CONTRO L’ECONOMIA DI GUERRA, CONTRO LA GUERRA IMPERIALISTA. PER L’ALTERNATIVA PROLETARIA E RIVOLUZIONARIA AL CAPITALISMO


Documento per lo sciopero generale di parte del sindacalismo di base del 20 ottobre 2023

COMPAGNI,

i tempi della crisi capitalistica segnano sempre più i passaggi di maturazione della guerra imperialista. Crisi e guerra definiscono la condizione con cui si confrontano oggi miliardi di proletari.

A quasi due anni dallo scoppio della guerra imperialista in Ucraina, oggi si aggiunge la recrudescenza del conflitto israelo-palestinese. In realtà dietro ai rispettivi obiettivi nazionalisti la guerra condensa dentro di sé tutti i fattori della crisi internazionale e i ruoli che i diversi paesi imperialisti giocano in essa. 

In ogni paese si assiste ormai al dispiegamento di misure a sostegno dei processi di guerra. Questo è lo sbocco che sempre più concretamente va delineandosi ai problemi economici che assillano il capitalismo. La borghesia, come classe oggi dominante, è ben consapevole di tutto quanto in questa direzione va maturando.

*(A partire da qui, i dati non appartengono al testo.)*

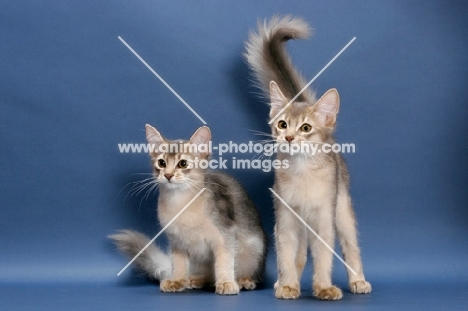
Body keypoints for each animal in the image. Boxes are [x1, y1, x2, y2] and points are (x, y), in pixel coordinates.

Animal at [107, 125, 266, 294]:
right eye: (161, 163)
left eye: (183, 163)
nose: (168, 175)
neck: (180, 203)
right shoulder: (177, 241)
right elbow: (178, 263)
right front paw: (176, 280)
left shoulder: (226, 234)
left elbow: (225, 260)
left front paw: (226, 282)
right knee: (208, 276)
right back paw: (195, 280)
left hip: (254, 249)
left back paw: (243, 280)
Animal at [245, 15, 372, 302]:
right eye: (282, 124)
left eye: (305, 128)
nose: (289, 137)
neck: (302, 171)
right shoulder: (285, 220)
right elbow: (286, 257)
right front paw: (288, 286)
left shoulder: (324, 219)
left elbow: (324, 257)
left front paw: (324, 287)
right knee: (300, 255)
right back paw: (284, 283)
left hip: (342, 210)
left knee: (351, 248)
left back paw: (358, 281)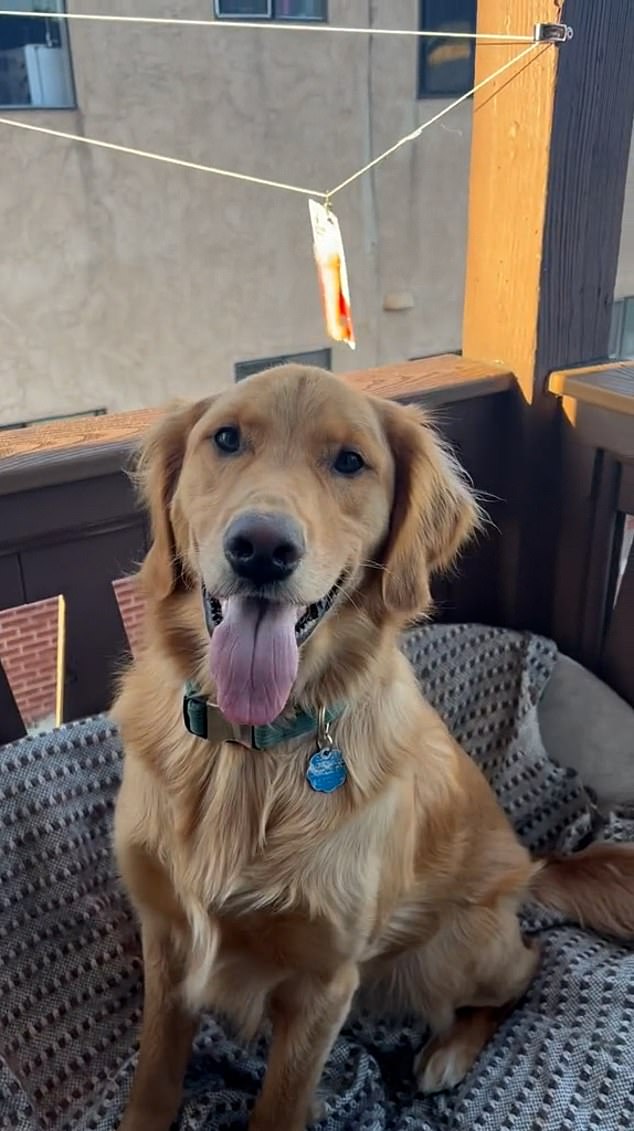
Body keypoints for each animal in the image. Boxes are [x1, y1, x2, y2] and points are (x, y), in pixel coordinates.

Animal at [113, 366, 632, 1131]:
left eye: (351, 462)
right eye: (226, 439)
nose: (261, 547)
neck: (248, 751)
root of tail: (532, 866)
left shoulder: (325, 981)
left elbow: (280, 1101)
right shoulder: (168, 936)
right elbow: (153, 1074)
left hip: (445, 953)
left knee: (529, 959)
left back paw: (448, 1052)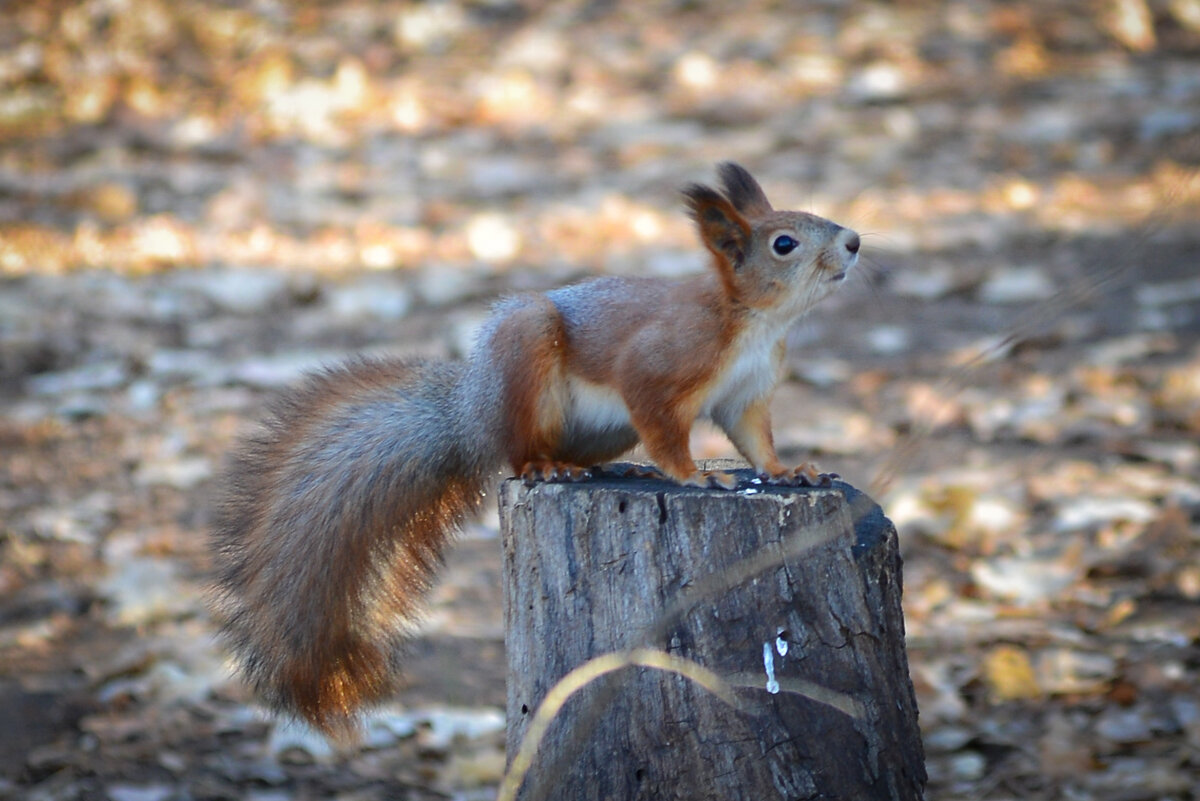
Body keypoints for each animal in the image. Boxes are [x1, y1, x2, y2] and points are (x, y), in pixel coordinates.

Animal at [208, 160, 864, 738]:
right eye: (784, 243)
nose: (855, 240)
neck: (754, 320)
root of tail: (471, 416)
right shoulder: (656, 368)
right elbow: (662, 425)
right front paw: (691, 476)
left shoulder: (745, 395)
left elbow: (756, 442)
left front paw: (790, 471)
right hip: (527, 352)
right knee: (518, 454)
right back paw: (548, 466)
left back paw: (601, 467)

Crisi e guerra devono essere sempre più pagate dal proletariato. Scompaiono così i (magri) “dividendi della pace” e rimangono solo i profitti di guerra che vengono tratti dal lavoro supersfruttato della nostra classe. Peggiorano le condizioni di lavoro e vita, si smantellano definitivamente i vecchi assetti dello “stato sociale”, si legalizza il lavoro nero e precario e tutte le forme di sottosalario. Ma non solo. Tanto più la logica di guerra diventa pervasiva e si sviluppa dentro i rapporti sociali, tanto più all’interno di ogni paese si fa stringente la necessità di costruire una condizione di irregimentazione e pacificazione sociale forzosa, tanto più trovano spazio le politiche di “emergenza” e la costruzione di uno stato sempre più autoritario.

COMPAGNI,

SI TRATTA DI COMPRENDERE CHE OGGI LA FASE È CAMBIATA

L’offensiva padronale e borghese si farà sempre più feroce. Il movimento operaio e proletario, anche nelle sue fasce più combattive, ci arriva in una posizione di debolezza. Debolezza data dai rapporti di forza generali, ma soprattutto debolezza sul piano politico. La necessità della difesa delle condizioni operaie e prolet legittima la giusta resistenza di classe di fronte al nemico ma nello stesso tempo ne indica il limite lì dove si costituisce in orizzonte di prospettiva. Chiusa esclusivamente nei limiti delle questioni del salario e dei diritti, oggi detta la linea la logica economicista. Questa si riproduce come obiettiva prospettiva della condizione di debolezza della classe e, al di là del verbalismo parolaio, ne incatena le possibilità di sviluppo.

È espressione di questa logica la costruzione di scadenze “generali” intorno ad una serie di punti rivendicativi altrettanto generali. Quest’approccio non risolve e nemmeno tocca il problema della costruzione di un progetto strategico di alternativa entro cui collocare la condizione odierna del movimento operaio e proletario. La soluzione – o anche solo l’affrontamento – di questi problemi cogenti viene infatti sempre rimandata ad una idealistica e fantasmagorica attesa della  “ripresa della lotta di classe” che finalmente verrà a risolvere i nostri problemi politici. Cazzate.

La necessità di misurarsi continuamente con i problemi che dalla condizione e dalla lotta proletaria e operaia provengono, nel suo continuo confrontarsi con il nemico di classe, pone la altrettanto continua necessità di costruire gli strumenti di tale lotta: se si agisce nell’ambito rivendicativo e sindacale non si fa altro che riprodurre quel tipo di logica, organizzazione e prospettiva, tutta interna alle compatibilità del sistema. Per noi la questione si pone molto diversamente: a partire dall’evoluzione materiale dei problemi e delle lotte bisogna costruire una visione strategica e strumenti politici che vadano chiaramente nella direzione dell’alternativa anticapitalista. La fase che si è aperta pone con sempre maggiore forza questo tipo di questione. Il problema oggi, qui, ora e in ogni lotta che si reputi avanzata, è di farsi carico di una dimensione internazionalista intesa non semplicemente come proclama ma come espressione di una progettualità politica che ponga al centro gli interessi e la condizione del proletariato internazionale, fuori e contro gli interessi di bottega e di sigla, fuori e contro ogni forma di nazionalismo diversamente vestito, per l’affermazione della necessità dell’alternativa anticapitalista e di una azione politica coerente con essa, a partire dai concreti problemi materiali con i quali la nostra classe si misura.